Half an hour after tattoo the bugle rings out another sadly sweet strain,
that hath a dying sound.




CHAPTER IV.

A BITTER COLD MORNING AND A WARM AWAKENING--TROUBLE ALL ALONG THE LINE
--FIERCE CONFLICTS, ASSAULTS AND DEFENSE--PROLONGED AND DESPERATE STRUGGLE
ENDING WITH A SURRENDER.

The night had been the most intensely cold that the country had known for
many years. Peach and other tender trees had been killed by the frosty
rigor, and sentinels had been frozen to death in our neighborhood. The
deep snow on which we made our beds, the icy covering of the streams near
us, the limbs of the trees above us, had been cracking with loud noises
all night, from the bitter cold.

We were camped around Jonesville, each of the four companies lying on one
of the roads leading from the town. Company L lay about a mile from the
Court House.
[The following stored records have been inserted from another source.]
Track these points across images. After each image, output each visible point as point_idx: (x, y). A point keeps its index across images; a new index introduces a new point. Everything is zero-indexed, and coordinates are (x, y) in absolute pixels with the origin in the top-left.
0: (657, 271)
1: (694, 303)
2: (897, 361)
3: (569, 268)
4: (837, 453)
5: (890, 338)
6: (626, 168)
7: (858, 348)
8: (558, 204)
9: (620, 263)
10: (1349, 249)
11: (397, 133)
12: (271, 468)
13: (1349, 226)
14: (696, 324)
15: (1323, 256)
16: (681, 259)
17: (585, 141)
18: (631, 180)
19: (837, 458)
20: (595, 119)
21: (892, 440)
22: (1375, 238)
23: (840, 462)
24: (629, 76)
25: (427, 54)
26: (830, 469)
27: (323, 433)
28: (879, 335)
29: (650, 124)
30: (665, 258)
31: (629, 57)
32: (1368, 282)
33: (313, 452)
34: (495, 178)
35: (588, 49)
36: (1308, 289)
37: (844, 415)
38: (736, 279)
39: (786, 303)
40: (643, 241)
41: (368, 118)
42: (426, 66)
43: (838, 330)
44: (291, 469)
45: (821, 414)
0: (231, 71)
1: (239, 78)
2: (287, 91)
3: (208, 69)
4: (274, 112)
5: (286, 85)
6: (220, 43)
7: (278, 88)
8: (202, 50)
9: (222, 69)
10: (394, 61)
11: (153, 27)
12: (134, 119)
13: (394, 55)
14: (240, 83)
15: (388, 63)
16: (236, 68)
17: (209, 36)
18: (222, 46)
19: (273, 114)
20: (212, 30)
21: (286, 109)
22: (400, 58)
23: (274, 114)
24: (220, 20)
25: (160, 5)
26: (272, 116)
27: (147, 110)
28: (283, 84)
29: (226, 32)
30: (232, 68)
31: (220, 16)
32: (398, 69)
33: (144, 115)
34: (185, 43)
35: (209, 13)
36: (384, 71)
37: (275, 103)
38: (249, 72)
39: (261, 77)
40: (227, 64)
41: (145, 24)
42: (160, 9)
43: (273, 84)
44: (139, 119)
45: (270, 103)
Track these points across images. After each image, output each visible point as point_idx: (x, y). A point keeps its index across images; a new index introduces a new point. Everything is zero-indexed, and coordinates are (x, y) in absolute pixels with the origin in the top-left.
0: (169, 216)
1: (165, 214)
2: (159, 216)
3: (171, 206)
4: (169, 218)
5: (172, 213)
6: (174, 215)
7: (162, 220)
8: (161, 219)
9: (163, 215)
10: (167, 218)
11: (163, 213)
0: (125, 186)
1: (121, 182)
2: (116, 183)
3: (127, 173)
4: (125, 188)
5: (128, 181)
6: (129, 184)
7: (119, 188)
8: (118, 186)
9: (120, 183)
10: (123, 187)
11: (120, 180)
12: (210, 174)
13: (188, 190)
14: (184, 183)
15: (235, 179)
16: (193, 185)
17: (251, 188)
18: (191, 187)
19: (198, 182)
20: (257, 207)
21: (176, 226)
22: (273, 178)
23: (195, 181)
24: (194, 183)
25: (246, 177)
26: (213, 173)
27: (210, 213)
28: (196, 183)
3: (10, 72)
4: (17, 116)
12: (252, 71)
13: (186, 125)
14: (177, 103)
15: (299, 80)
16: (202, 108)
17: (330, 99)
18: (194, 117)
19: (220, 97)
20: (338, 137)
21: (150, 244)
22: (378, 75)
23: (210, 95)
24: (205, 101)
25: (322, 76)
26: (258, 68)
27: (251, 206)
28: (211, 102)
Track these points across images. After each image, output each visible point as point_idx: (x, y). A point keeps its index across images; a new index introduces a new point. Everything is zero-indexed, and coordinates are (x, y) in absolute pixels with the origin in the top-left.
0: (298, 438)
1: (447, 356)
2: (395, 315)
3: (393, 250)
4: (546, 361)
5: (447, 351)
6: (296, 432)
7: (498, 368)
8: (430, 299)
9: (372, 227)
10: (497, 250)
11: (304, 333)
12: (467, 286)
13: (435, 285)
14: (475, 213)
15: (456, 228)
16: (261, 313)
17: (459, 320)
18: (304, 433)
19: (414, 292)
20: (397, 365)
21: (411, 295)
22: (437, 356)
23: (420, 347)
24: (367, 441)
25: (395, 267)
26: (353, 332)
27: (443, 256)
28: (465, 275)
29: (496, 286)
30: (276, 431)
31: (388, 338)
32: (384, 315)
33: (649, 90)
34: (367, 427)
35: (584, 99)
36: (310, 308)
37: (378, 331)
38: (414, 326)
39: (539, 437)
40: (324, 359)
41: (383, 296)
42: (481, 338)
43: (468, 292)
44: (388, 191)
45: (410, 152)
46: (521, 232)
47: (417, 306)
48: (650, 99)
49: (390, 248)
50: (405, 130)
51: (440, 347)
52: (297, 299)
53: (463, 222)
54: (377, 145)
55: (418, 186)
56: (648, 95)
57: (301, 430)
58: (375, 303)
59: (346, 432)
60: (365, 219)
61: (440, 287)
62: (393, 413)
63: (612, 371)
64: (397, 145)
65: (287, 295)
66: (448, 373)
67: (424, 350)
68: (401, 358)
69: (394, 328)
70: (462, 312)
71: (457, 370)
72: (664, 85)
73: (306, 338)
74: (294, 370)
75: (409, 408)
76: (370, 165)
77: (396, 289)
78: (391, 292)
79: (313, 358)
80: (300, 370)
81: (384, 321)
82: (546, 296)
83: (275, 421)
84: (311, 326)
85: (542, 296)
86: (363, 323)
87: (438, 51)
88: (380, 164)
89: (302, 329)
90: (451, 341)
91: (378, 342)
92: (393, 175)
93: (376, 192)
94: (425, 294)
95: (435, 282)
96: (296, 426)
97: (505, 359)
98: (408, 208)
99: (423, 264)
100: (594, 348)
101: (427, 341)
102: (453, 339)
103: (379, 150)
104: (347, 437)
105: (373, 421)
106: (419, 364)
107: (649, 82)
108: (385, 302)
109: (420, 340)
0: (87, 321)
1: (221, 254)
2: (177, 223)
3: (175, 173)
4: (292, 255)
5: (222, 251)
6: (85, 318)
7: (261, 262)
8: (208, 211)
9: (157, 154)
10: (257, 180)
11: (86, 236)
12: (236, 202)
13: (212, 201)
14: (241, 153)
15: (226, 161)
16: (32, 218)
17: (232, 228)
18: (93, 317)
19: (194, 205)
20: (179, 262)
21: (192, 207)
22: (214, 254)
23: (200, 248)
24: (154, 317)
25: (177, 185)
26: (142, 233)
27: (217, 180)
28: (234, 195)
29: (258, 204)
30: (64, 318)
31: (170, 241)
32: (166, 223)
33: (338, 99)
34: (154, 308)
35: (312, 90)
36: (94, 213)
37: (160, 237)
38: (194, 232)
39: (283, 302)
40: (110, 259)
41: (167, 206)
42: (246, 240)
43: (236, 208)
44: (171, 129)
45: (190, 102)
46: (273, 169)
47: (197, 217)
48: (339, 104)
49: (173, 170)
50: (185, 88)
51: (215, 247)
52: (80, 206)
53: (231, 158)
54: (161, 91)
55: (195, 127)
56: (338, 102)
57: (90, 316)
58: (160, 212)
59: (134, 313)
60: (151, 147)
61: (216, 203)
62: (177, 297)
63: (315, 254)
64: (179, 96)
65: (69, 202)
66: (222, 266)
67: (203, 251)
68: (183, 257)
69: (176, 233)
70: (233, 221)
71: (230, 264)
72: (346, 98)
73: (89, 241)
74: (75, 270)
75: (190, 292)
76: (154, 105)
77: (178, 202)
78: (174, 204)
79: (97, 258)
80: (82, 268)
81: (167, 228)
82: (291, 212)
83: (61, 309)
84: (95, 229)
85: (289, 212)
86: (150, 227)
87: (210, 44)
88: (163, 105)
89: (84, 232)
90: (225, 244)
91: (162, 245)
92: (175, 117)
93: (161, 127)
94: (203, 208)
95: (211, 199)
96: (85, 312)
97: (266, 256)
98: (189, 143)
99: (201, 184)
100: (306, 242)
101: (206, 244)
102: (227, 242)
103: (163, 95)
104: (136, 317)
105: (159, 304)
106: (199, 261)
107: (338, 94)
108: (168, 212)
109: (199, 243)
On a knoll at the end of the village toward us, and at a
point where two roads separated,--one of which led to us,--stood a
three-inch Rodman rifle, belonging to the Twenty-second Ohio Battery.
It and its squad of eighteen men, under command of Lieutenant Alger and
Sergeant Davis, had been sent up to us a few days before from the Gap.